Supplied entries |

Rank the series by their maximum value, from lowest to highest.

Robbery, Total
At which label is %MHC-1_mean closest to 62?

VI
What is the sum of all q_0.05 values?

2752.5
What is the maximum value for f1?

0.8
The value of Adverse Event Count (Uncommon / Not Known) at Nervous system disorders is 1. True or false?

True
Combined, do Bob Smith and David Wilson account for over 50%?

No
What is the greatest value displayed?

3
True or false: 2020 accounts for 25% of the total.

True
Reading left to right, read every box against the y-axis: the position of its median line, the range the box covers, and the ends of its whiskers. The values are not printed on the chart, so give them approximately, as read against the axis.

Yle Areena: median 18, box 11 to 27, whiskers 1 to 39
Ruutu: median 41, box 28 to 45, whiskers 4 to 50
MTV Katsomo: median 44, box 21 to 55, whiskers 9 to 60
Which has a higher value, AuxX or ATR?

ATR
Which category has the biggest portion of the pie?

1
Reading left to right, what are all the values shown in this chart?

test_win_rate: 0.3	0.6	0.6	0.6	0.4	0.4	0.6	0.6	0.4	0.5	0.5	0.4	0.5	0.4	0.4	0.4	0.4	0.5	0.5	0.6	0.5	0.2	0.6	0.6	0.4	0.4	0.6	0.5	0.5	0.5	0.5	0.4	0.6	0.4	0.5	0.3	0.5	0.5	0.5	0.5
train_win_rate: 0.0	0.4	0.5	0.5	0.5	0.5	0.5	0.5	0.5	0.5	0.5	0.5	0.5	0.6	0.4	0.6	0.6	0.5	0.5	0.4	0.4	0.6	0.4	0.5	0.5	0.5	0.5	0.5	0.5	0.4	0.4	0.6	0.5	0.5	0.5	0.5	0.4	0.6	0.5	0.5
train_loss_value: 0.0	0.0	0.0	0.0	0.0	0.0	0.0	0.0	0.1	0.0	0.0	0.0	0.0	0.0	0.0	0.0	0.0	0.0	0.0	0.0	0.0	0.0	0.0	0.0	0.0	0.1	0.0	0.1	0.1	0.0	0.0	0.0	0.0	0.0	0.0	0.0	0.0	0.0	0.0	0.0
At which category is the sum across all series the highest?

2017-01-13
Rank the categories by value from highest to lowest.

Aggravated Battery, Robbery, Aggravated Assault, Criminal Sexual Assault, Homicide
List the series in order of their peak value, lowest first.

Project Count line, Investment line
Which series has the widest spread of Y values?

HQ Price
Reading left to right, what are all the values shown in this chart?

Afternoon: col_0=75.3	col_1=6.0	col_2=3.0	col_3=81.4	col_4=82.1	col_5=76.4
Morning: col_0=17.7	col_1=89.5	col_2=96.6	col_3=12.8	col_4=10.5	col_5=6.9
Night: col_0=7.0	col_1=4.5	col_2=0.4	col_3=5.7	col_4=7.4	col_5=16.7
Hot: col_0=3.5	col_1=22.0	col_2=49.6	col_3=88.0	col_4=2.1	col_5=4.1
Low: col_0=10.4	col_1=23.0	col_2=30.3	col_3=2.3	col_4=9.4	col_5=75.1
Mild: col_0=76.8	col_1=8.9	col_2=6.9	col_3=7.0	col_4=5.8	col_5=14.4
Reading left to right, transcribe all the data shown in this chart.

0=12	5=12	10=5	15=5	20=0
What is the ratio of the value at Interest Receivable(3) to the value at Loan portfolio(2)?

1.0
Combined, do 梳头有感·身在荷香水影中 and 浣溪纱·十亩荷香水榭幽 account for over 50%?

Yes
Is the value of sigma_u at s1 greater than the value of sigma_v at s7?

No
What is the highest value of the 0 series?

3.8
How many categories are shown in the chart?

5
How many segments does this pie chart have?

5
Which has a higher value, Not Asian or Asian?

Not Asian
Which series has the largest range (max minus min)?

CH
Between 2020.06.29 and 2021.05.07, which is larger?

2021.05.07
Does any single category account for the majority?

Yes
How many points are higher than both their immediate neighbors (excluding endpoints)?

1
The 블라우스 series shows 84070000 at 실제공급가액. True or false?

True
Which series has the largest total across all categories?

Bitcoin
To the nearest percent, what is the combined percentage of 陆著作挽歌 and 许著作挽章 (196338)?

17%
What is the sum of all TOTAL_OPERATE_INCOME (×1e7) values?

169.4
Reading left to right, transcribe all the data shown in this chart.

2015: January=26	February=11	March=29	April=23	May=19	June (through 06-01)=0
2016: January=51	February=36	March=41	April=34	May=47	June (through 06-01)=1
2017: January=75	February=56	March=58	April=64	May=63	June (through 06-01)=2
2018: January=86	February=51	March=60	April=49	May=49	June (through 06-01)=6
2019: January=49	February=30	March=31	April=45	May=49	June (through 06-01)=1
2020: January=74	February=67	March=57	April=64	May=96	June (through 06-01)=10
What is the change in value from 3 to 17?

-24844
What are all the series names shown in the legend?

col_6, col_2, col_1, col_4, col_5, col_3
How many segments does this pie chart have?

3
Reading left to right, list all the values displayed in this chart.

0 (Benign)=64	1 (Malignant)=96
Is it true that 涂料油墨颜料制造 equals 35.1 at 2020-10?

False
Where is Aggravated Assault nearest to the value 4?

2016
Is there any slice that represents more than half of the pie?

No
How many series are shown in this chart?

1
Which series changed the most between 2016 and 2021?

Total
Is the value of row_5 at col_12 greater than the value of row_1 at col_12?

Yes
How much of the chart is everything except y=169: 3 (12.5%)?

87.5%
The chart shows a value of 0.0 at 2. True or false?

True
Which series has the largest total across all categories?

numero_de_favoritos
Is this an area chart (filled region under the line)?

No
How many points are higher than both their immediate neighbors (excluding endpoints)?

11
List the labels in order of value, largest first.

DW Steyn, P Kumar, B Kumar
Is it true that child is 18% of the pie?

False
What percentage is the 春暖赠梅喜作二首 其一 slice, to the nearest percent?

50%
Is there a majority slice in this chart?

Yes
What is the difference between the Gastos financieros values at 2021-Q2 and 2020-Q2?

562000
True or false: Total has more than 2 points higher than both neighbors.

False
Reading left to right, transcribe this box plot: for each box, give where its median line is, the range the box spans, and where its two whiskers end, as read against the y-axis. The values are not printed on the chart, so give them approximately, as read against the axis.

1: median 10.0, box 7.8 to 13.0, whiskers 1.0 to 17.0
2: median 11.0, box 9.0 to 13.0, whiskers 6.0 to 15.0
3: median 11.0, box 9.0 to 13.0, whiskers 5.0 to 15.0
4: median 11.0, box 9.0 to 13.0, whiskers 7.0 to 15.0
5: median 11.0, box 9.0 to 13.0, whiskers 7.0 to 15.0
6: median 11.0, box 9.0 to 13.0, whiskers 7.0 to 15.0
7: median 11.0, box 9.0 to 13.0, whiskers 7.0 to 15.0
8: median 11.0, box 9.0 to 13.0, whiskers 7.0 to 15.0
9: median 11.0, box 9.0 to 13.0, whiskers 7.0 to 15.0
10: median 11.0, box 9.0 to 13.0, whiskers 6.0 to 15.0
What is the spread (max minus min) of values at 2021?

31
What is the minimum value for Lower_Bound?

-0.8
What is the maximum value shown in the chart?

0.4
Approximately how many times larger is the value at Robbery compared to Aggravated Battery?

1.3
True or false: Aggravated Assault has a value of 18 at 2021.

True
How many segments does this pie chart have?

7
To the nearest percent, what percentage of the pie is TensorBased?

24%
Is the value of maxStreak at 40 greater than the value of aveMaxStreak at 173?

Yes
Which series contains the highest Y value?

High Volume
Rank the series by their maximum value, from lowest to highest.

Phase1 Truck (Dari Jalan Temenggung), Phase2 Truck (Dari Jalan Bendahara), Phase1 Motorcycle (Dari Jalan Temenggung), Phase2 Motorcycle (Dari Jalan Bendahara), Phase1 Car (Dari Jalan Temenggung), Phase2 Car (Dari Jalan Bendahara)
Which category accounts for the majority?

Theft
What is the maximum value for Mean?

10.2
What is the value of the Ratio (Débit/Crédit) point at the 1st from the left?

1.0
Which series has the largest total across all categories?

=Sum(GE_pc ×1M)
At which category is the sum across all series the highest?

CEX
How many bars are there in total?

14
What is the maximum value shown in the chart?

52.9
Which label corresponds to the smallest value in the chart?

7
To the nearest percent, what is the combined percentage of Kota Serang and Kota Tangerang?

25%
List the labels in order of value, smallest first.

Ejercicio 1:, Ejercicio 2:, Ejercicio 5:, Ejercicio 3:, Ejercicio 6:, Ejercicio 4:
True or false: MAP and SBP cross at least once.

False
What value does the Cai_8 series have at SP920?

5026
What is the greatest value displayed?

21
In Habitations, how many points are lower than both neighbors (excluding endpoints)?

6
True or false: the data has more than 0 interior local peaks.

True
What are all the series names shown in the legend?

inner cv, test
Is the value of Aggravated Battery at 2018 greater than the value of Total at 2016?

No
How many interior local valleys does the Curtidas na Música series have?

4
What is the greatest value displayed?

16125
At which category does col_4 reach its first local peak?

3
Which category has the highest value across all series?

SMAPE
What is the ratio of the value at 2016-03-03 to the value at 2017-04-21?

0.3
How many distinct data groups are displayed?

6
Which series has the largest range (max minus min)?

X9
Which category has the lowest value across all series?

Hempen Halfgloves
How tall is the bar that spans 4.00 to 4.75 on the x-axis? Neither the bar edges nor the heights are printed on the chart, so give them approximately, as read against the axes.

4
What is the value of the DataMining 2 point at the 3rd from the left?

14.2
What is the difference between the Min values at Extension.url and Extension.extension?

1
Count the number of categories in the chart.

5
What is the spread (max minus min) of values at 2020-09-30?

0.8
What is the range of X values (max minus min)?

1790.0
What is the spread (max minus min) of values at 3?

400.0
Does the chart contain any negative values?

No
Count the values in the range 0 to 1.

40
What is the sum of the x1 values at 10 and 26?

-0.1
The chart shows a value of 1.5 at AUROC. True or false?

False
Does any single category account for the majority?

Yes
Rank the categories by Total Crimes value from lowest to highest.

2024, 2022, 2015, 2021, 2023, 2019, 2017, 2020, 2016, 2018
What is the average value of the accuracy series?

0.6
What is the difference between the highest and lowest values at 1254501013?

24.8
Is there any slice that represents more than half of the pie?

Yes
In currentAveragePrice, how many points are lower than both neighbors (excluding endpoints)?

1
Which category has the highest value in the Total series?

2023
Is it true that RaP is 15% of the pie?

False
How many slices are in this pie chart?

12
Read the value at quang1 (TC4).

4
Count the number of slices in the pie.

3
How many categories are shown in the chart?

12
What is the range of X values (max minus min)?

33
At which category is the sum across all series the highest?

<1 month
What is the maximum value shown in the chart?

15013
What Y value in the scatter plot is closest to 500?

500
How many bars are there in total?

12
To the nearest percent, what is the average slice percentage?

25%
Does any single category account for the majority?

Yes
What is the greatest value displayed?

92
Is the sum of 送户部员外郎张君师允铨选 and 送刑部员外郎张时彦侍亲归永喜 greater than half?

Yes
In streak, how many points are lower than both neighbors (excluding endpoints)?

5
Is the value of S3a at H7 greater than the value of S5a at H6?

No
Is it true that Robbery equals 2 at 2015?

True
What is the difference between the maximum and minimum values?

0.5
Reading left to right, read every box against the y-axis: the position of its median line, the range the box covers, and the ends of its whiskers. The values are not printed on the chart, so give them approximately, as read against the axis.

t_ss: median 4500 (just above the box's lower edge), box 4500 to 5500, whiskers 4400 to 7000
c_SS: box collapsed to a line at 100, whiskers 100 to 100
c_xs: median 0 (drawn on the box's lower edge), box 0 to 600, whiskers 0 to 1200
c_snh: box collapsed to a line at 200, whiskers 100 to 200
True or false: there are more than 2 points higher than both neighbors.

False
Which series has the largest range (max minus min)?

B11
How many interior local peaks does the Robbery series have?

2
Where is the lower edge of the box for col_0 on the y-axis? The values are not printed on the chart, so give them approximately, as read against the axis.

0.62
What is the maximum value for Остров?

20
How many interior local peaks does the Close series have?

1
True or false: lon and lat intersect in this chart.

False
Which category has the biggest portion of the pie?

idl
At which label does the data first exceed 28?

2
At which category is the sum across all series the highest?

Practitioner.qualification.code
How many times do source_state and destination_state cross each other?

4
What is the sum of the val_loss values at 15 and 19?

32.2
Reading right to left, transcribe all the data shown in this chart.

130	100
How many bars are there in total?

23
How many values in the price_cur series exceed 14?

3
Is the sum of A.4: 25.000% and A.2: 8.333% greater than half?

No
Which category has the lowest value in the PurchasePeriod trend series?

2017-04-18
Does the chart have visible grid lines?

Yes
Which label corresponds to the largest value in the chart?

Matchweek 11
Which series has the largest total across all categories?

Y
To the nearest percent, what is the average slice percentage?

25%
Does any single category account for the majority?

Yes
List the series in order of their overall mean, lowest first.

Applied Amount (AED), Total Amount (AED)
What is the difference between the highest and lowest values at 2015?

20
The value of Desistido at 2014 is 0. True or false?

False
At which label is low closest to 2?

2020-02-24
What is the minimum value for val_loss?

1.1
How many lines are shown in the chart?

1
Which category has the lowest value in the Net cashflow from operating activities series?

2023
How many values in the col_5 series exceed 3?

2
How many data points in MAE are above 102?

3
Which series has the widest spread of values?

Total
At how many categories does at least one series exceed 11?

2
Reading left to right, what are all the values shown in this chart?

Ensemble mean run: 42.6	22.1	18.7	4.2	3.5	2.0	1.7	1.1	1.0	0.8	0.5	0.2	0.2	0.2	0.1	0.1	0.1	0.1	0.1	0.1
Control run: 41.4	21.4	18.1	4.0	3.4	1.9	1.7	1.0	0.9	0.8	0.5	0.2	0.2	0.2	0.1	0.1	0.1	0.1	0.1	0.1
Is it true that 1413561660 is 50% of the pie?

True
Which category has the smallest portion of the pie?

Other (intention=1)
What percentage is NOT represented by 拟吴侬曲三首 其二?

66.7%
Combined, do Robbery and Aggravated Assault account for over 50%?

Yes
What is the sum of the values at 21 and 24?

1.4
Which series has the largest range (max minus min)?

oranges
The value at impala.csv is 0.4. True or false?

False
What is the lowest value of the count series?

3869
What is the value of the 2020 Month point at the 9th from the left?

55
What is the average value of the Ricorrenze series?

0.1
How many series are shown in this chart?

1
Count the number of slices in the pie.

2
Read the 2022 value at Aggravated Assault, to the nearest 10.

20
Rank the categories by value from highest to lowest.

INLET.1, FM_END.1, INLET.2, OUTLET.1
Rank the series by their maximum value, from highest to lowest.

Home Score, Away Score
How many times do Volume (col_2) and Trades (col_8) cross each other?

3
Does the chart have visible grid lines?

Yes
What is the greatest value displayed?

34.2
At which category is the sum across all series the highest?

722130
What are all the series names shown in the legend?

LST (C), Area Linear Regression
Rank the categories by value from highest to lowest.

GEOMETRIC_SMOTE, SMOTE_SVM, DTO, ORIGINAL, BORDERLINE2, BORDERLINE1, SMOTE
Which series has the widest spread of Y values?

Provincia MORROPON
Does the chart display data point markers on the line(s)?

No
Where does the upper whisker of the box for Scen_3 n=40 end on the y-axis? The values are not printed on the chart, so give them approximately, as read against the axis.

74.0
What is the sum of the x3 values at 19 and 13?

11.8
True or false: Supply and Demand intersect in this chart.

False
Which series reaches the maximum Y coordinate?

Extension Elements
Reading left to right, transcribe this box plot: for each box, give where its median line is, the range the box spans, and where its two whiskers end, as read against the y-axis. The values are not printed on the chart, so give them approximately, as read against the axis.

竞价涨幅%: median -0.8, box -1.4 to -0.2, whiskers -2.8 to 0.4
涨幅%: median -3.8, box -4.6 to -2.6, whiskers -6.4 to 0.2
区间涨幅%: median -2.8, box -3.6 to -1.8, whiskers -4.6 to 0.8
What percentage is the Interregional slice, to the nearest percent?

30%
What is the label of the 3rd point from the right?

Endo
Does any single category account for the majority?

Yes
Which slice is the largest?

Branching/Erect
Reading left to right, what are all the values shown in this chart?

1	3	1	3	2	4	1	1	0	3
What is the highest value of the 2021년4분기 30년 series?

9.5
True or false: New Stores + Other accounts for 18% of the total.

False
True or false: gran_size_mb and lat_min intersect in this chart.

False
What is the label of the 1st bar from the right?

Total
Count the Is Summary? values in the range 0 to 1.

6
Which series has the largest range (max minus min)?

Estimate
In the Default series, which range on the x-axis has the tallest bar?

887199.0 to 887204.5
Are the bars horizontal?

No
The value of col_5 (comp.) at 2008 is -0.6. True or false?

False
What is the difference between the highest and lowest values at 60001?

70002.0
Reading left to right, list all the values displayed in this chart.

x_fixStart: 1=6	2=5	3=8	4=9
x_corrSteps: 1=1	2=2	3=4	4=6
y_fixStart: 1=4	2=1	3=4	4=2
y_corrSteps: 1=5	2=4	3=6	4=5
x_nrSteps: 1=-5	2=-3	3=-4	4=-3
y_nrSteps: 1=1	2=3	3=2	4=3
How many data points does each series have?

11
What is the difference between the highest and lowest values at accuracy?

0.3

What you need to do | Please filter the records above and copy out each line that contains the word "least".

The completed task |
True or false: MAP and SBP cross at least once.
At how many categories does at least one series exceed 11?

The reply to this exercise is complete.